Conduct a search
Full-text, vector, sparse vector, tensor, hybrid search.
Overview
This document offers guidance on conducting a search within Infinity.
Full-text search
Work modes for full-text index
A full-text index must be built to perform a full-text search, and this index operates in two modes:
- Real-time mode - If created immediately after a table is created, a full-text index will be built on ingested data in real time, accumulating posting data within memory and flushing it to disk when a specified quota is reached.
- Offline mode - For data inserted before the creation of a full-text index, index will be built in offline mode using external sorting.
Tokenizer
When creating a full-text index, you are required to specify a tokenizer/analyzer, which will be used for future full-text searches on the same column(s). Infinity has many built-in tokenizers. Except for the Ngram analyzer and the default standard analyzer, all other analyzers require dedicated resource files. Please download the appropriate files for your chosen analyzer from this link and save it to the directory specified by resource_dir in the configuration file.
[resource]
# Directory for Infinity's resource files, including dictionaries to be used by analyzers
resource_dir = "/var/infinity/resource"
The following are Infinity's built-in analyzers/tokenizers.
Standard analyzer
The standard analyzer is the default tokenizer and works best with Latin characters. It uses stemmer before outputting tokens segmented by white space, and English is the default stemmer. To specify a stemmer for a different language, use "standard-xxx", where xxx is the language to use.

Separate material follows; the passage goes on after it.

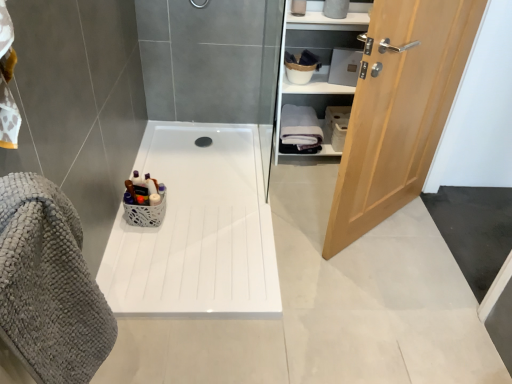
Question: Is black rubber drain at center next to white glossy cabinet at upper right and touching it?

Supported language stemmers include: Danish, Dutch, English, Finnish, French, German, Hungarian, Italian, Norwegian, Porter, Portuguese, Romanian, Russian, Spanish, Swedish, and Turkish.
Ngram analyzer
A definition of N-gram can be found on wikipedia. Use "ngram-x" to select the Ngram analyzer, where x represents the value of N. For example, a common choice for full-text searches in code is "ngram-3".
Simplified Chinese analyzer
Use "chinese" to select the simplified Chinese analyzer, which is a wrapper of Jieba analyzer. Use "chinese-fine" to output fine-grained analyzer results.

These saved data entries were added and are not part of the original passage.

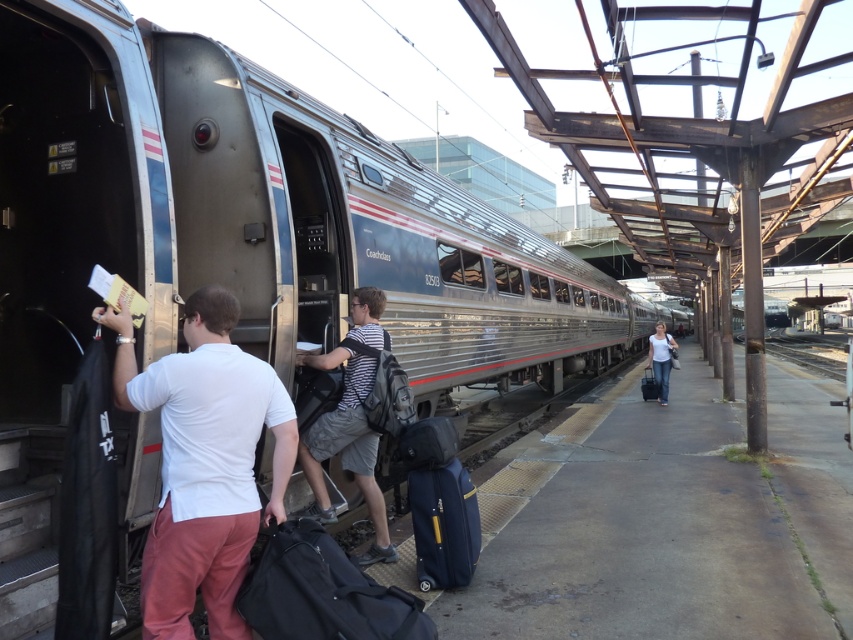
Question: Does white matte shirt at left appear on the left side of striped cotton shirt at center?

Choices:
 (A) no
 (B) yes

Answer: (B)

Question: Does striped cotton shirt at center have a larger size compared to matte black suitcase at right?

Choices:
 (A) no
 (B) yes

Answer: (B)

Question: Which of these objects is positioned farthest from the white matte shirt at left?

Choices:
 (A) black fabric duffel bag at lower center
 (B) white cotton shirt at center
 (C) striped cotton shirt at center
 (D) matte black suitcase at right

Answer: (D)

Question: Among these objects, which one is farthest from the camera?

Choices:
 (A) black fabric duffel bag at lower center
 (B) white cotton shirt at center
 (C) matte black suitcase at right

Answer: (C)

Question: Among these objects, which one is nearest to the camera?

Choices:
 (A) matte black suitcase at right
 (B) blue fabric suitcase at lower center
 (C) white matte shirt at left

Answer: (C)

Question: Considering the relative positions of blue fabric suitcase at lower center and matte black suitcase at right in the image provided, where is blue fabric suitcase at lower center located with respect to matte black suitcase at right?

Choices:
 (A) right
 (B) left

Answer: (B)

Traditional Chinese analyzer
Use "traditional" to select the traditional Chinese analyzer, which essentially converts simplified Chinese into traditional Chinese based on the outputs of the Jieba analyzer.
Japanese analyzer
Use "japanese" to select the Japanese analyzer, which is a wrapper of mecab.
Korean analyzer
Use "korean" to select the Korean tokenizer, which is a wrapper of mecab but uses a different Korean dictionary.
RAG analyzer
The RAG analyzer is a bilingual tokenizer that supports Chinese (simplified and traditional) and English. It is a C++ adaptation of RAGFlow's tokenizer, and its tokenization of Latin characters derives from NLTK.
This analyzer offers better recall for Chinese than the Jieba analyzer, but lower tokenization throughput due to higher computational costs. Its English language processing involves an additional lemmatization step before stemming, different from that of the standard analyzer.
Use "rag" to select the RAG analyzer or "rag-fine" for fine-grained mode, which outputs tokenization results with the second highest score.
Both RAG tokenization and fine-grained RAG tokenization are used in RAGFlow to ensure high recall.
IK analyzer
The IK analyzer is a bilingual tokenizer that supports Chinese (simplified and traditional) and English. It is a C++ adaptation of the IK Analyzer, which is widely used as a tokenizer by Chinese Elasticsearch users.
Use "ik" to select this analyzer, which is equivalent to the ik_smart option in the IK Analyzer, or "ik-fine" for fine-grained mode, which is equivalent to the ik_max_word option in the IK Analyzer.
Keyword analyzer
The keyword analyzer is a "noop" analyzer used for columns containing keywords only, where traditional scoring methods like BM25 do not apply. It scores 0 or 1, depending on whether any keywords are matched.
Use "keyword" to select this analyzer.
Search and ranking syntax
Infinity supports the following syntax or full-text search expressions:
- Single term
- AND multiple terms
- OR multiple terms
- Phrase search
- CARAT opertor
- Sloppy phrase search
- Field-specific search
- Escape character
Single term
Example: "blooms"
AND multiple terms
"space AND efficient"
OR multiple terms
"Bloom OR filter""Bloom filter"
OR is the default semantic in a multi-term full-text search unless explicitly specified otherwise.